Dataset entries
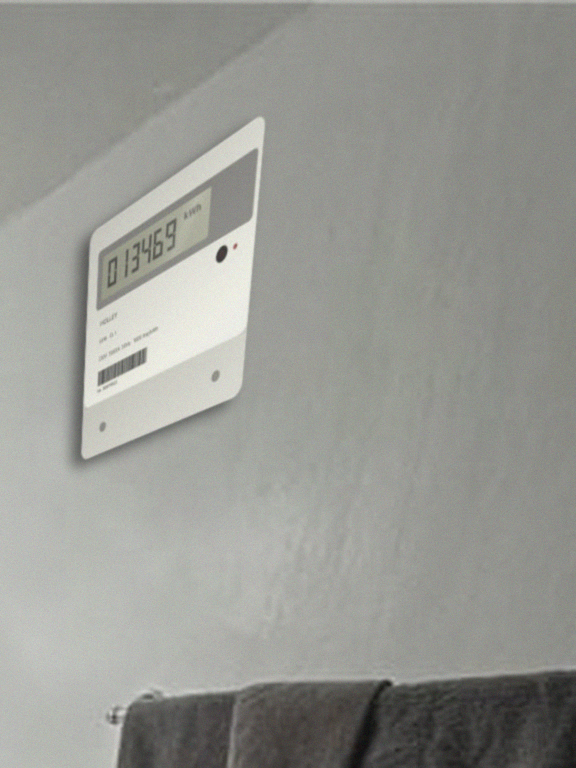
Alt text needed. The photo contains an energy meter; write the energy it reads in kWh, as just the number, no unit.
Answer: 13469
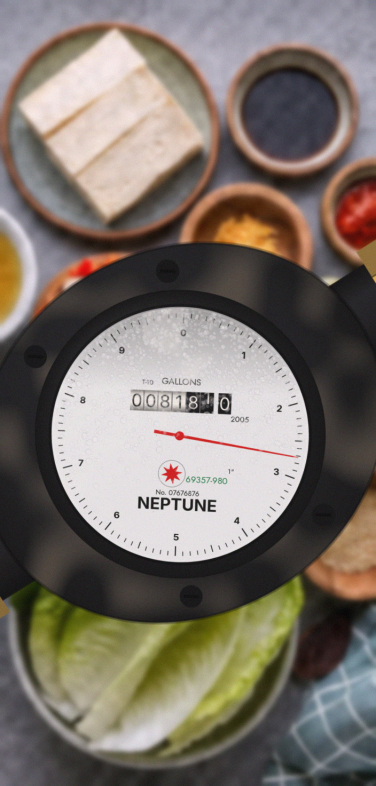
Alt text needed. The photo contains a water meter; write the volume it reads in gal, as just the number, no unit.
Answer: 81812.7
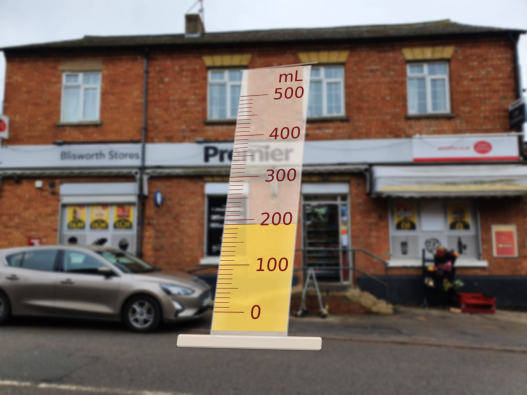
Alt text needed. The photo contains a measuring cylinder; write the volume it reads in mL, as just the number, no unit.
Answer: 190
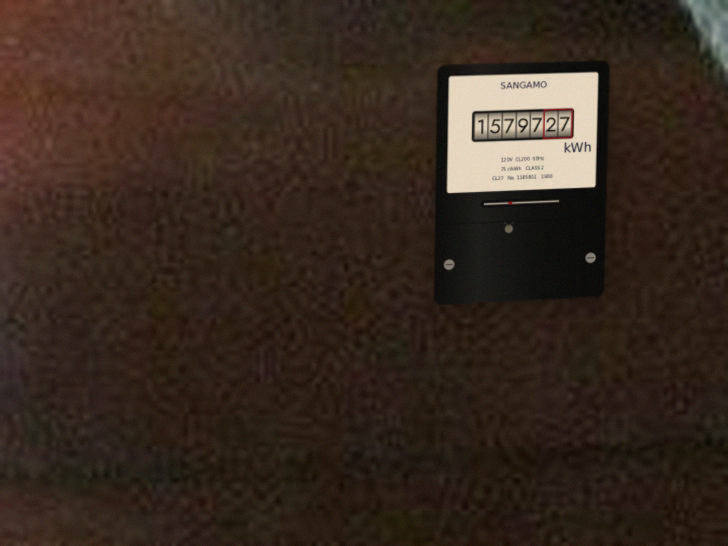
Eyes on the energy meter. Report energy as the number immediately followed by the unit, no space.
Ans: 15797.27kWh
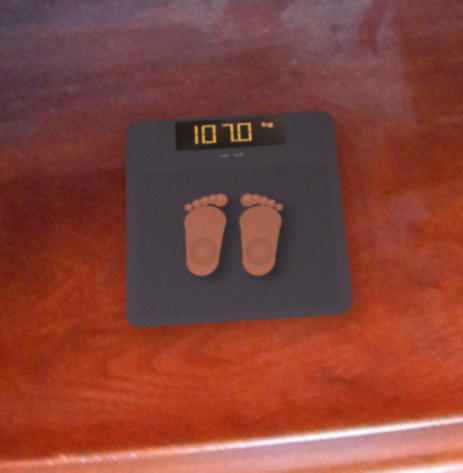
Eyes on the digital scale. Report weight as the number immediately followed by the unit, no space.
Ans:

Task to carry out
Output every line of the records above as a JSON list of strings, one string per line, skipping blank lines. Leave out the picture lines.

Solution
[
  "Alt text needed. The photo contains an energy meter; write the energy it reads in kWh, as just the number, no unit.",
  "Answer: 13469",
  "Alt text needed. The photo contains a water meter; write the volume it reads in gal, as just the number, no unit.",
  "Answer: 81812.7",
  "Alt text needed. The photo contains a measuring cylinder; write the volume it reads in mL, as just the number, no unit.",
  "Answer: 190",
  "Eyes on the energy meter. Report energy as the number immediately followed by the unit, no space.",
  "Ans: 15797.27kWh",
  "Eyes on the digital scale. Report weight as the number immediately followed by the unit, no space.",
  "Ans:"
]